There have been other confirmations of the noticeable increase in lake effect snow and even a decrease in snow in areas where lake effect events do not occur. Research conducted by GLISA discovered that in the Northern Great Lakes basin, snow totals in lake effect zones have increased, while in places such as Illinois, Ohio, and Indiana have seen a decrease in snow totals while temperatures have risen (Lake-Effect Snow in the Great Lakes Region). The researchers at Great Lakes Integrated Sciences concluded that the increase in global temperature is causing water temperatures to rise, and thus allowing for an increase in lake effect snow as there is also a decline in ice cover among the Great Lakes (Lake-Effect snow in the Great Lakes Region). The decrease in snow in areas that do not experience lake effect snow shows that rising temperatures are allowing for less snow, but areas near the Great Lakes only see more snow because warmer water temperatures resulting from global warming increase the magnitude of lake effect snow.

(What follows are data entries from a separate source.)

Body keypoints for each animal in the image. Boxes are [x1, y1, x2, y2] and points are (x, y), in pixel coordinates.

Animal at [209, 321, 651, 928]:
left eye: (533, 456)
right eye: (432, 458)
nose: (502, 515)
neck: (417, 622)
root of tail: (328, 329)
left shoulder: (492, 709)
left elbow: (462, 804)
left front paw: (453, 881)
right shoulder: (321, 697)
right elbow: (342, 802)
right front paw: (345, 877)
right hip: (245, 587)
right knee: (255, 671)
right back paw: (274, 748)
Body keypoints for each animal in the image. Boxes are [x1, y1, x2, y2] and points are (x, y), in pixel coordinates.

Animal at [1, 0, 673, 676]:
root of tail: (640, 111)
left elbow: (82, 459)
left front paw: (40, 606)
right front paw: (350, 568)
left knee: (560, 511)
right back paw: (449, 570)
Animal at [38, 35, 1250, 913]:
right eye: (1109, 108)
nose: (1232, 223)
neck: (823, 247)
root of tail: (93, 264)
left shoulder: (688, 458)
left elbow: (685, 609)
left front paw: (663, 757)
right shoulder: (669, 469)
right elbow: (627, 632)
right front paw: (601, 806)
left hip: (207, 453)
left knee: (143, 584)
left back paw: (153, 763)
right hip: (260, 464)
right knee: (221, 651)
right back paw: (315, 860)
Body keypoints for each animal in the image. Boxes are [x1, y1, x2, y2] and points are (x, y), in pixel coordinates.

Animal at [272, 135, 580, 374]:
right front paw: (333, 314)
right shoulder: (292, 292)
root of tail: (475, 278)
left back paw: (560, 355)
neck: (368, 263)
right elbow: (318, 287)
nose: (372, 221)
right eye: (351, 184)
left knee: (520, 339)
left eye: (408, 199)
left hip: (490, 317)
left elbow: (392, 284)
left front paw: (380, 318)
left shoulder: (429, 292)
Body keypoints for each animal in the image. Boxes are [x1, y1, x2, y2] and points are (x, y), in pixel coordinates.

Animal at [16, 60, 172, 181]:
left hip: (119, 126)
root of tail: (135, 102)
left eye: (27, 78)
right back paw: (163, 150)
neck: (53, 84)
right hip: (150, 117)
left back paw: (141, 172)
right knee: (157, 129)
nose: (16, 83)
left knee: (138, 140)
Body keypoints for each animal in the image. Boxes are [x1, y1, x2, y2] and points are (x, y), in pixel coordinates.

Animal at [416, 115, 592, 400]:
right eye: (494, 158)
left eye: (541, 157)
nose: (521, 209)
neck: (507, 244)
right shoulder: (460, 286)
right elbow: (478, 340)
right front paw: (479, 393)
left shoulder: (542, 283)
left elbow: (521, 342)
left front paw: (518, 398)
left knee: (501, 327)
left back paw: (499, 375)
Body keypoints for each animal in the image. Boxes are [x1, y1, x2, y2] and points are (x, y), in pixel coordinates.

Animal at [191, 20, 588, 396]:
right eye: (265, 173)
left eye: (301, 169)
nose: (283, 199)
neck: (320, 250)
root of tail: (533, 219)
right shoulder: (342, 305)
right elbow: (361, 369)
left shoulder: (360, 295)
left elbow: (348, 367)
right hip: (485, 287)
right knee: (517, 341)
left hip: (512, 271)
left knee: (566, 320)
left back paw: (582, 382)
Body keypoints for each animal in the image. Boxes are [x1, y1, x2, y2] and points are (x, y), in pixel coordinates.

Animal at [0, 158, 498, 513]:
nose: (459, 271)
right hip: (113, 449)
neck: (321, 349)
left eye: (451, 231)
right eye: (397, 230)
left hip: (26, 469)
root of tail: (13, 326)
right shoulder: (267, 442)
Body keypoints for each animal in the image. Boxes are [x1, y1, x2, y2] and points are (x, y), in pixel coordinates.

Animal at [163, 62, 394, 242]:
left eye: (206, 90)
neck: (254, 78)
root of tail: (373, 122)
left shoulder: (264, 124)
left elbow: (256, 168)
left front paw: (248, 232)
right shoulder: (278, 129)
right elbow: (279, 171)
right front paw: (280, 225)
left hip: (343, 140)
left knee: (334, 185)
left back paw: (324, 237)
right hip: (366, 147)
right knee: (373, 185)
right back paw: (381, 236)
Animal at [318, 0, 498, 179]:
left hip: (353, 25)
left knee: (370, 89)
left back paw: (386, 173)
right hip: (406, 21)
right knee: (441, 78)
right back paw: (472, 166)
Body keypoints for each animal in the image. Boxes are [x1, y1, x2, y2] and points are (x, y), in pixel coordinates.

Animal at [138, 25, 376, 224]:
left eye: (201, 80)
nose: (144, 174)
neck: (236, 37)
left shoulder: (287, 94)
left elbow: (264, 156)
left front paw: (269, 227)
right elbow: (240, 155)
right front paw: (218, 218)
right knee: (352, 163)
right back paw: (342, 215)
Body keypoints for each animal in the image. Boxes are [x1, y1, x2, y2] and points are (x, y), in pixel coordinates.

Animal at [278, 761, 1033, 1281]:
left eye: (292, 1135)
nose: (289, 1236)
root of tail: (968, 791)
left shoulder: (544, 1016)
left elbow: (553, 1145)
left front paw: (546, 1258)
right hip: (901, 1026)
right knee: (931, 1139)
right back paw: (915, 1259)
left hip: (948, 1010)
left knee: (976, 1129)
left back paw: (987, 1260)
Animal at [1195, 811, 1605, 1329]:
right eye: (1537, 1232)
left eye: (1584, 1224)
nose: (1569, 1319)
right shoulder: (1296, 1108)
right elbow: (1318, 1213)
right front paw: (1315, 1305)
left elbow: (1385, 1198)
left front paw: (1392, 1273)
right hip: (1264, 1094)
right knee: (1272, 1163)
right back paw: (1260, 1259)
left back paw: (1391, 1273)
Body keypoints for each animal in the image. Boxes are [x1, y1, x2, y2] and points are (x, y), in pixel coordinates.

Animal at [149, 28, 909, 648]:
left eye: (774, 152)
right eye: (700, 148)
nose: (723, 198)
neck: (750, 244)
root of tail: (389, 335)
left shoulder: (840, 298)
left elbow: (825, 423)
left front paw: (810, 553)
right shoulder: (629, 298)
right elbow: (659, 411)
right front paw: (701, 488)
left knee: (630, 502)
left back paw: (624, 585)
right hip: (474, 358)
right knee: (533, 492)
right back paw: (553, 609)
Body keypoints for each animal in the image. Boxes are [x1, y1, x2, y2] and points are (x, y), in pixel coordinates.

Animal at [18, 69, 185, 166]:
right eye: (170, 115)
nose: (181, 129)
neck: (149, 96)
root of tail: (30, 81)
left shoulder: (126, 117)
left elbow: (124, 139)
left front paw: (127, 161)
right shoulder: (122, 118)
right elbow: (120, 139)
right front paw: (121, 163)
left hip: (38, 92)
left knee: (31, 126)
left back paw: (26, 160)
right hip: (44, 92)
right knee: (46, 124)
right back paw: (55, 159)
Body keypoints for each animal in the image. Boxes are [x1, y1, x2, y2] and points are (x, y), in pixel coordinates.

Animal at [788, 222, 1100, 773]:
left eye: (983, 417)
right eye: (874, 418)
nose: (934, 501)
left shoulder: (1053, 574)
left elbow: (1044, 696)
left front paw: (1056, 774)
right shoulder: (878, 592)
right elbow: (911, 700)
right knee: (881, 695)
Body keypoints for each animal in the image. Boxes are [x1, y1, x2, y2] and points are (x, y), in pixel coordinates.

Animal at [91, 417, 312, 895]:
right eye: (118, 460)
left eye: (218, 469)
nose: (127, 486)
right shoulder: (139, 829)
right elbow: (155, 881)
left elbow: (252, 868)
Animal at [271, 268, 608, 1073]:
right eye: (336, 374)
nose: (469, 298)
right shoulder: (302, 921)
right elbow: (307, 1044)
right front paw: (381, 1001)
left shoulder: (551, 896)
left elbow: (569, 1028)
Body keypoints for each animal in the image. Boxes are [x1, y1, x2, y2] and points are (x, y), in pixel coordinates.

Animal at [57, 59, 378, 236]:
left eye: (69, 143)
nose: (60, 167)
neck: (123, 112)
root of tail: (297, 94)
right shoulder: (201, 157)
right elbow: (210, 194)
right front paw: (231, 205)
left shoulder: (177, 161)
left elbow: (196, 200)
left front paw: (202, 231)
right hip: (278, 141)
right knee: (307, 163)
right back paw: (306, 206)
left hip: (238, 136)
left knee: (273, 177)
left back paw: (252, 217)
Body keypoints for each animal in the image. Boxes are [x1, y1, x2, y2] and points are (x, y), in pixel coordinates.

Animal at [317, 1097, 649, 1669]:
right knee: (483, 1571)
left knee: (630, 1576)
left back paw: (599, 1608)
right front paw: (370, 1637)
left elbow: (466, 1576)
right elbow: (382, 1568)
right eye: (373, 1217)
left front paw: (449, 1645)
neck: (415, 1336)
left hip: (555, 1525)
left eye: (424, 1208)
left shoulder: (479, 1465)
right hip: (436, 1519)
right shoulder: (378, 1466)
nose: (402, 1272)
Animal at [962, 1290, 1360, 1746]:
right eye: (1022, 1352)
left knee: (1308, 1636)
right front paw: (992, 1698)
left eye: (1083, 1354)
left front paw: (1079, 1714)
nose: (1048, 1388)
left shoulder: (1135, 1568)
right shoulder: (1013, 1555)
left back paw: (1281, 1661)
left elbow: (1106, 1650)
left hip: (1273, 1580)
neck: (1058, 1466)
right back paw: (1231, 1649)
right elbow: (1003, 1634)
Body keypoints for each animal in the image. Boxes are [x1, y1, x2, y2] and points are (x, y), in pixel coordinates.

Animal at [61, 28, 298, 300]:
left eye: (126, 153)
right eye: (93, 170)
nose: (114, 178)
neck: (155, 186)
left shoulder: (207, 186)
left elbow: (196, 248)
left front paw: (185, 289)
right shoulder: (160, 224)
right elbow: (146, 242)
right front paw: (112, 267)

The conclusions surrounding these studies about warmer lake temperatures in relation to global warming and greater snowfall amounts brings up some potential future implications. The Intergovernmental Panel on Climate Change believes that by the end of the twenty first century, global surface temperatures could increase anywhere from 1.4° to 5.8°C (Burnett et al. 2003). If this prediction is true, this would mean a large increase in lake effect snow events due to the impact that global warming has on the factors affecting lake effect snow. It is important to realize that these snowfall events will continue to increase until there reaches a point in which the global temperatures are too warm that the number of below freezing days decreases greatly. Currently, it is possible to say that the lake effect snow events will continue to increase in magnitude due to the relationship between a globally warmer climate and lake temperatures. In the future, it will be important to keep track of globally rising temperatures and how these temperatures affect the water temperatures of the Great Lakes. Furthermore, an increase in lake effect snow could be beneficial for multiple industries, but also could be detrimental to human safety in the affected areas. Through continuing studies such as the ones previously done, it will be interesting to note if the increases in snow seen now remain, or if a new trend appears that may create a new theory as to why snowfall amounts are higher in the Great Lakes Region. As weather data becomes more and more available, it will be possible to use more consistent records to try and draw stronger conclusions about lake effect snow and what leads to an increase in its magnitude, such as warmer water.